■ **AVAILABLE DATA**:
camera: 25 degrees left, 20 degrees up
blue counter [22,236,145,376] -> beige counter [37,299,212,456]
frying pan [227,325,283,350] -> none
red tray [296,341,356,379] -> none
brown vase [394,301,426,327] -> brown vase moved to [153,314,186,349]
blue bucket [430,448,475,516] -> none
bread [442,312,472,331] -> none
---
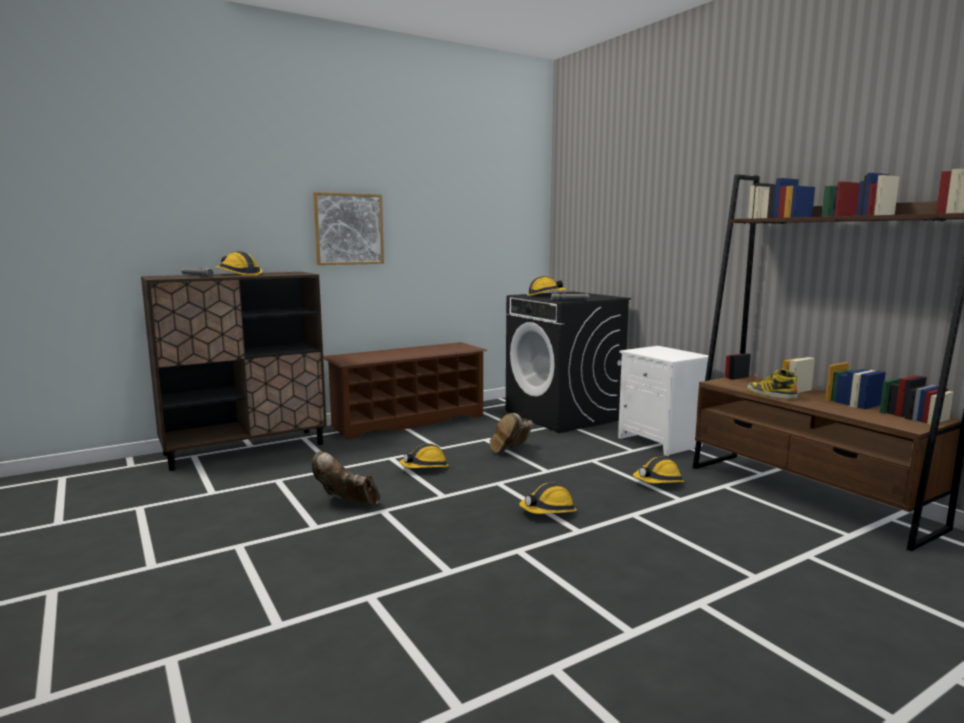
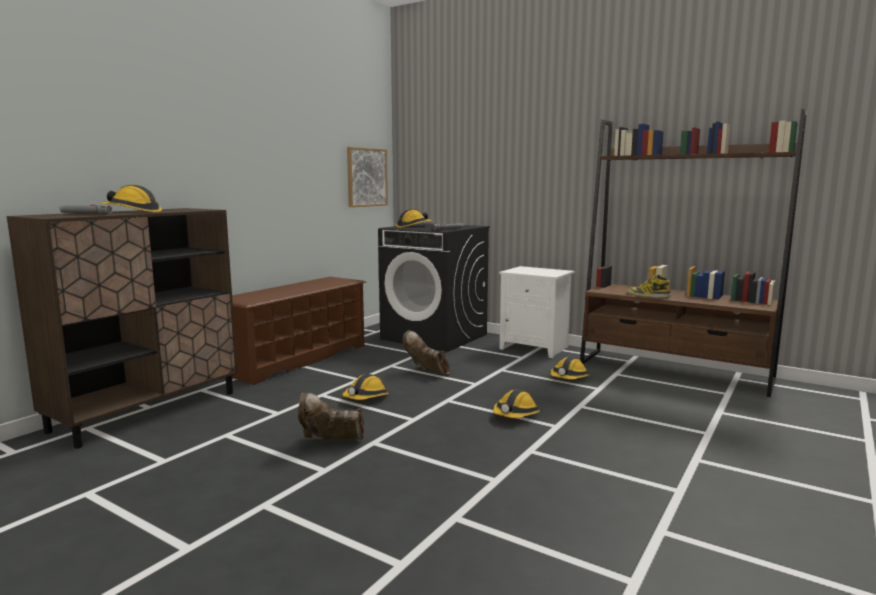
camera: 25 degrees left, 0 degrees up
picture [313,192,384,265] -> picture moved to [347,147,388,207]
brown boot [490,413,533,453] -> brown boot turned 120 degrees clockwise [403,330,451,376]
==
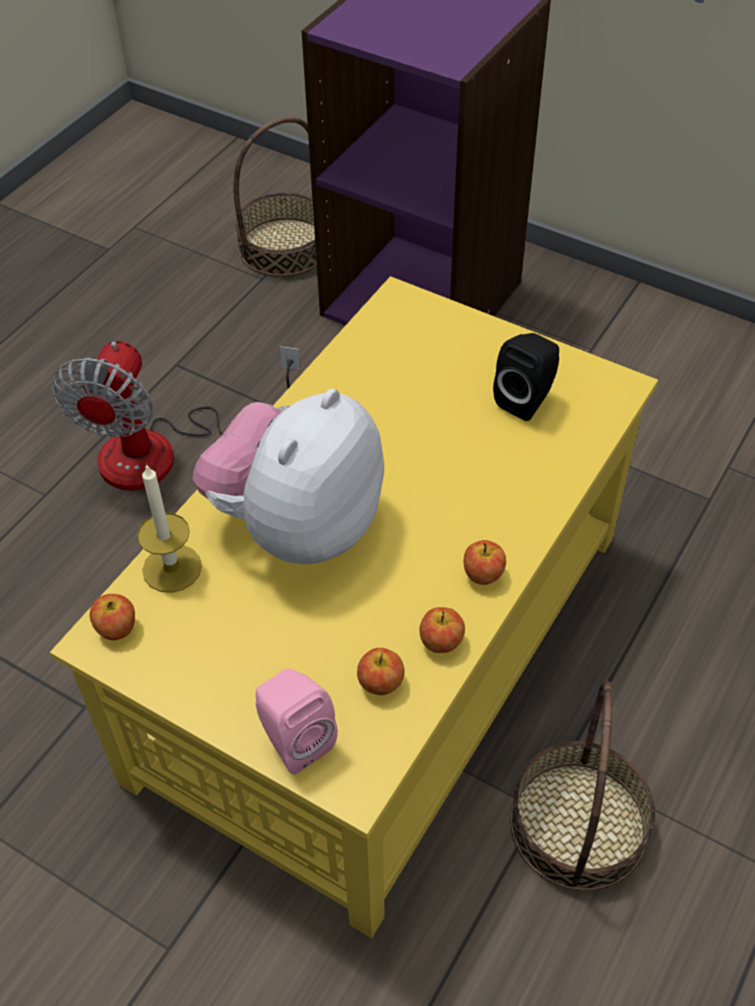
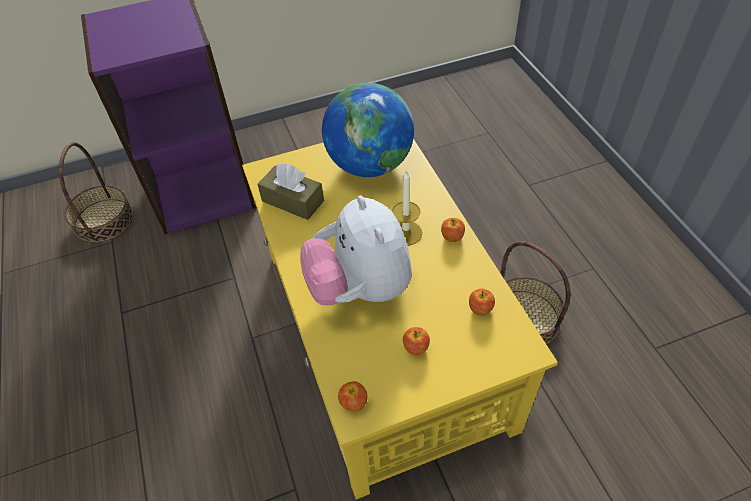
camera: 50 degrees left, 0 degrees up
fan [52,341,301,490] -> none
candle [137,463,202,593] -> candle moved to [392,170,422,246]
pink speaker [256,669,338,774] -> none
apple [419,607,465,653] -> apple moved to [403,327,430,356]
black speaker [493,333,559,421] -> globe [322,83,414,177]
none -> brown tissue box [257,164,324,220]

■ **TASK ITEM**:
Copy every line of the records above that holds the word "none".

■ **RESULT**:
frying pan [227,325,283,350] -> none
red tray [296,341,356,379] -> none
blue bucket [430,448,475,516] -> none
bread [442,312,472,331] -> none
fan [52,341,301,490] -> none
pink speaker [256,669,338,774] -> none
none -> brown tissue box [257,164,324,220]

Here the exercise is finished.